▶ Your objective
Would you return, word for word, the lines of the data below from the line with "- **Multi-Language Support:**" through the line with "- **24/7 Support:**", and no others?

**** Data ****

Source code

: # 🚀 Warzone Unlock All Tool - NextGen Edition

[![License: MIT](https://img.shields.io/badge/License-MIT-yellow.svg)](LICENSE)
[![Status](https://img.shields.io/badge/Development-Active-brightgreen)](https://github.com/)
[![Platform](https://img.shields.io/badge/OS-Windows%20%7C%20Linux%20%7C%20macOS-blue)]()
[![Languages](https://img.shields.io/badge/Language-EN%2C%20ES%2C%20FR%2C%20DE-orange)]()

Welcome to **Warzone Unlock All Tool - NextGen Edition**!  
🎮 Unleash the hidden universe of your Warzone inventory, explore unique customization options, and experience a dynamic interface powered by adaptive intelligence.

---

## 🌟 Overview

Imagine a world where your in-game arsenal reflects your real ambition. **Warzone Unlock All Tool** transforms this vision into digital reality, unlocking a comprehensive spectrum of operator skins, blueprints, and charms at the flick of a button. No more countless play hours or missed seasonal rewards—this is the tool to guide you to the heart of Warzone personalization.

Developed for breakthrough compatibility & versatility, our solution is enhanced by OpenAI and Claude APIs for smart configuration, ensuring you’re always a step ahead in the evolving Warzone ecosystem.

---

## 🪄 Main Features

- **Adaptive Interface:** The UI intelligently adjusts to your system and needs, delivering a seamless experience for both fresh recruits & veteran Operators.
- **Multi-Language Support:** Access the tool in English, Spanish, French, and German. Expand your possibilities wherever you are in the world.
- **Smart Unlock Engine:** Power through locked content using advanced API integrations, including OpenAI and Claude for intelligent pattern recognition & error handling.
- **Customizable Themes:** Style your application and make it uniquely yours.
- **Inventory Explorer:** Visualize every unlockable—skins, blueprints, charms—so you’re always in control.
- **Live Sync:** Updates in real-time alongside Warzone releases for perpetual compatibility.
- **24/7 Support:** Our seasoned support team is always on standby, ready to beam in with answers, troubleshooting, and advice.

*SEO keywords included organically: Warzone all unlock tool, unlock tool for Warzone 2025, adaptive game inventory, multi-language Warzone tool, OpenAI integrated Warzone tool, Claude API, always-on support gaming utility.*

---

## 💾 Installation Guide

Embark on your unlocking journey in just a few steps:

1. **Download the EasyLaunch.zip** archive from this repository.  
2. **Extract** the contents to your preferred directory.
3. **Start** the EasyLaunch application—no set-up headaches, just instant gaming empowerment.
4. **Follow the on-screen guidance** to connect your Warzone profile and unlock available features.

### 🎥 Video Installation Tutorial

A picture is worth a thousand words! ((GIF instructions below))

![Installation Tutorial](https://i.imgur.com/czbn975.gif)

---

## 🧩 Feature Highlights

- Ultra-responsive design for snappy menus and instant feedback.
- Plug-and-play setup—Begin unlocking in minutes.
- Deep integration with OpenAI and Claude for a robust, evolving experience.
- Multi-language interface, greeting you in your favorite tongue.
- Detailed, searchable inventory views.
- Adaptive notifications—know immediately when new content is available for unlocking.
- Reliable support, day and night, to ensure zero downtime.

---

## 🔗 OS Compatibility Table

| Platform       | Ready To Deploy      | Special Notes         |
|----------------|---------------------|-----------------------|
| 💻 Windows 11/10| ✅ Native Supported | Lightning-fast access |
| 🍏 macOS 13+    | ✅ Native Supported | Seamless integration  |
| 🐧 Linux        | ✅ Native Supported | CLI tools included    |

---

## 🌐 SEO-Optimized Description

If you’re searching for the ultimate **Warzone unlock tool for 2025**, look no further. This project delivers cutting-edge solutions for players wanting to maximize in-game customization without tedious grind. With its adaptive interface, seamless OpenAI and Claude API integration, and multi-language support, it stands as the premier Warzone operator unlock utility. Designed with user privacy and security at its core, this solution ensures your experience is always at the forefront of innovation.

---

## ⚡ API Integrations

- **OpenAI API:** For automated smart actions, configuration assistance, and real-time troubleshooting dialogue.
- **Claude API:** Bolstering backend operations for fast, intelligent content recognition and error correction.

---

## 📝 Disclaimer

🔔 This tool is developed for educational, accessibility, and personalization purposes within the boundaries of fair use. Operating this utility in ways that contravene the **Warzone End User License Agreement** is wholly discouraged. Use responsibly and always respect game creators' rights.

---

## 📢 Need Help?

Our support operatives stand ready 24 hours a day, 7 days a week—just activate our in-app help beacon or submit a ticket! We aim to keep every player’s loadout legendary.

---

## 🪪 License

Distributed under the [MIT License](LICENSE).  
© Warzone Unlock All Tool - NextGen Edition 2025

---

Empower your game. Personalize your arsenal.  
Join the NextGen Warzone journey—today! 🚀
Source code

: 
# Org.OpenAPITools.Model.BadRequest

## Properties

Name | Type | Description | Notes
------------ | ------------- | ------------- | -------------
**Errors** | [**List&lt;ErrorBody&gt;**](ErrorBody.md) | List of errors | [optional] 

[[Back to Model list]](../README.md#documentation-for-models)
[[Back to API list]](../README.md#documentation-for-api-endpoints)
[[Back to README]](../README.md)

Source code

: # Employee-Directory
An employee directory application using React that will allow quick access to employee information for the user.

****

▶ Reply
- **Multi-Language Support:** Access the tool in English, Spanish, French, and German. Expand your possibilities wherever you are in the world.
- **Smart Unlock Engine:** Power through locked content using advanced API integrations, including OpenAI and Claude for intelligent pattern recognition & error handling.
- **Customizable Themes:** Style your application and make it uniquely yours.
- **Inventory Explorer:** Visualize every unlockable—skins, blueprints, charms—so you’re always in control.
- **Live Sync:** Updates in real-time alongside Warzone releases for perpetual compatibility.
- **24/7 Support:** Our seasoned support team is always on standby, ready to beam in with answers, troubleshooting, and advice.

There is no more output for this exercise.